Finally, and at last, sexual desire in Middlemarch.
If this isn't sexual desire, couched to be sure, layered into other needs and motives too to be sure, then I'm a monkey's uncle and I'll tell you where to send the bananas:
...Ch 54: ...The silent colloquy was perhaps only the more earnest because underneath and through it all there was always the deep longing which had really determined her to come to Lowick. The longing was to see Will Ladislaw. She did not know if any good would come of their meeting: she was helpless; her hands had been tied from making up to him for any unfairness in his lot. But her soul thirsted to see him....
But to dwell on the presence of sexual desire in Ch 54, even as it seems out in the more or less open--it is after all a Victorian novel-- for the first time in the novel, is to do Chapter 54 cheap.

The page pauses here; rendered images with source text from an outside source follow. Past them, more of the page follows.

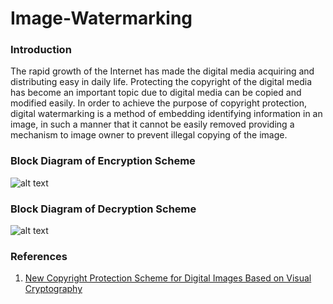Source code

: # Image-Watermarking

### Introduction

The rapid growth of the Internet has made the digital media acquiring and distributing easy in daily life. Protecting the copyright of the digital media has become an important topic due to digital media can be copied and modified easily. In order to achieve the purpose of copyright protection, digital watermarking is a method of embedding identifying information in an image, in such a manner that it cannot be easily removed providing a mechanism to image owner to prevent illegal copying of the image.

### Block Diagram of Encryption Scheme

![alt text](https://github.com/shubham-iitg-ece/Image-Watermarking/blob/master/images/Encryption%20Block%20Diagram.png "Encryption Scheme")

### Block Diagram of Decryption Scheme

![alt text](https://github.com/shubham-iitg-ece/Image-Watermarking/blob/master/images/Decryption%20Block%20Diagram.png "Decryption Scheme")

### References

1) [New Copyright Protection Scheme for Digital Images Based on Visual Cryptography](https://www.tandfonline.com/doi/full/10.1080/03772063.2017.1324328)
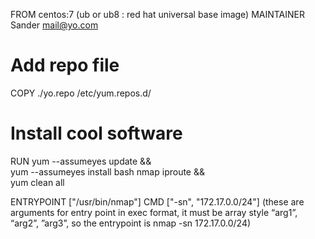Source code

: FROM centos:7 (ub or ub8 : red hat universal base image)
MAINTAINER Sander <mail@yo.com>

# Add repo file

COPY ./yo.repo /etc/yum.repos.d/

# Install cool software

RUN yum --assumeyes update && \
yum --assumeyes install bash nmap iproute && \
yum clean all

ENTRYPOINT ["/usr/bin/nmap"]
CMD ["-sn", "172.17.0.0/24"] (these are arguments for entry point in exec format, it must be array style “arg1”, “arg2”, ”arg3”, so the entrypoint is nmap -sn 172.17.0.0/24)
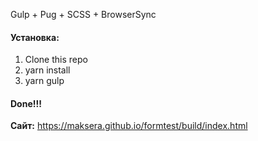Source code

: Gulp + Pug + SCSS + BrowserSync

#### Установка: 

1. Clone this repo
2. yarn install
3. yarn gulp

#### Done!!!

**Сайт:** https://maksera.github.io/formtest/build/index.html
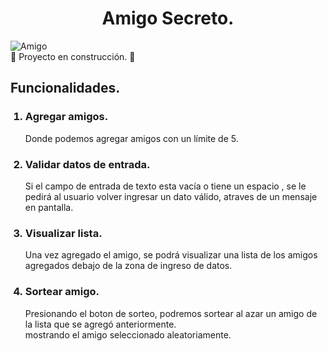 <h1 align="center">Amigo Secreto.</h1>


![Amigo](https://github.com/user-attachments/assets/e1b18ba8-b4d7-4229-9e4d-395f5ac8b18f)
</br>
:construction: Proyecto en construcción. :construction:

<h2>Funcionalidades.</h2>
<ol>
  <h3><li>Agregar amigos.</li></h3>
  <p>Donde podemos agregar amigos con un límite de 5.</p>
  <h3><li>Validar datos de entrada.</li></h3>
  <p>Si el campo de entrada de texto esta vacía o tiene un espacio , se le pedirá al usuario volver ingresar un dato válido, atraves de un mensaje en pantalla.</p>
  <h3><li>Visualizar lista.</li></h3>
  <p>Una vez agregado el amigo, se podrá visualizar una lista de los amigos agregados debajo de la zona de ingreso de datos.</p>
  <h3><li>Sortear amigo.</li></h3>
  <p>Presionando el boton de sorteo, podremos sortear al azar un amigo de la lista que se agregó anteriormente.</br>
mostrando el amigo seleccionado aleatoriamente.</p>
</ol>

I had wondered whether after Casaubon's death there would/could be anything as psychologically penetrating as Eliot's dissection of Casaubon and Dorothea and the terrible negative dynamics of their relationship.
No need to wonder.
In the meeting between her and Will Laidislaw, the complexity of the psychological and social forces working against their being straight with each other and professing their love for each other, or at least offering some understandable sign of it, is rendered with such complexity and power that my head is still spinning.
Would that I had the will and the energy to try to analyze more formally some of what's that's going on there. The dynamics and layers of meaning are inexhaustible.
Which, on a different point, screams out against the move to theory in academic English, crowding out close reading and appreciation of the text, theory seemingly being concerned with everything but what is in the text on the text's terms, which is to say, on literature's terms.